* _Your task_: Since the records include pictures, leave those out while you reproduce exactly and only the lines from the one containing "white-space:nowrap; overflow:hidden; font-weight:normal;" through the one containing "padding:1px 2px; gap:2px;", inclusive.

(Excerpts from a dataset)

= Beginning of Section =

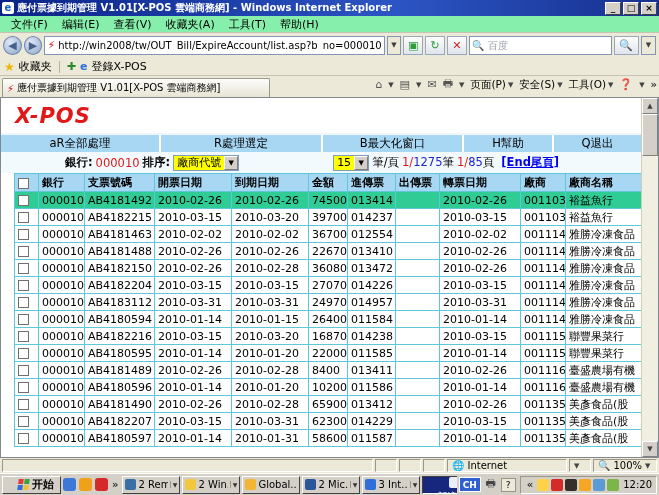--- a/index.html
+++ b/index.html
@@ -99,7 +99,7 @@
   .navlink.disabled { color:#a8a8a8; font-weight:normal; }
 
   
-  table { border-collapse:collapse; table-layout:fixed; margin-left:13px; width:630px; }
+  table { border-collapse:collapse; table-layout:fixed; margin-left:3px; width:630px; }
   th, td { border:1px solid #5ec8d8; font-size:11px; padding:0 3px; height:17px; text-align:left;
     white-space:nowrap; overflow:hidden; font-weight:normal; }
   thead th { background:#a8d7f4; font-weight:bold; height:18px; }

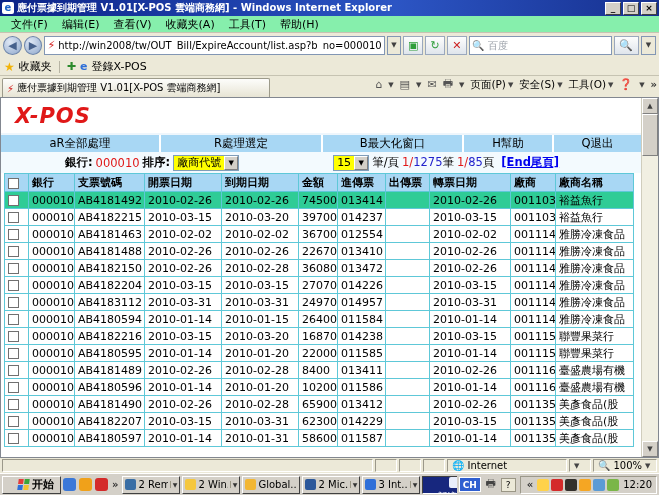--- a/index.html
+++ b/index.html
@@ -119,7 +119,7 @@
   
   .taskbar { height:22px; background:#d4d0c8; border-top:1px solid #fff; display:flex; align-items:center;
     padding:1px 2px; gap:2px; flex:0 0 22px; }
-  .startbtn { height:18px; display:flex; align-items:center; gap:3px; padding:0 6px 0 15px; background:#d4d0c8;
+  .startbtn { height:18px; display:flex; align-items:center; gap:3px; padding:0 6px 0 3px; background:#d4d0c8;
     border:1px solid; border-color:#fff #404040 #404040 #fff; font-weight:bold; font-size:11px; }
   .flag { display:grid; grid-template-columns:5px 5px; grid-template-rows:5px 5px; gap:1px; transform:skewX(-8deg); }
   .flag i:nth-child(1){background:#e23b3b;} .flag i:nth-child(2){background:#3aa53a;}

= End of Section =

* _Written reply_:
     white-space:nowrap; overflow:hidden; font-weight:normal; }
   thead th { background:#a8d7f4; font-weight:bold; height:18px; }

--- a/index.html
+++ b/index.html
@@ -119,7 +119,7 @@
   
   .taskbar { height:22px; background:#d4d0c8; border-top:1px solid #fff; display:flex; align-items:center;
     padding:1px 2px; gap:2px; flex:0 0 22px; }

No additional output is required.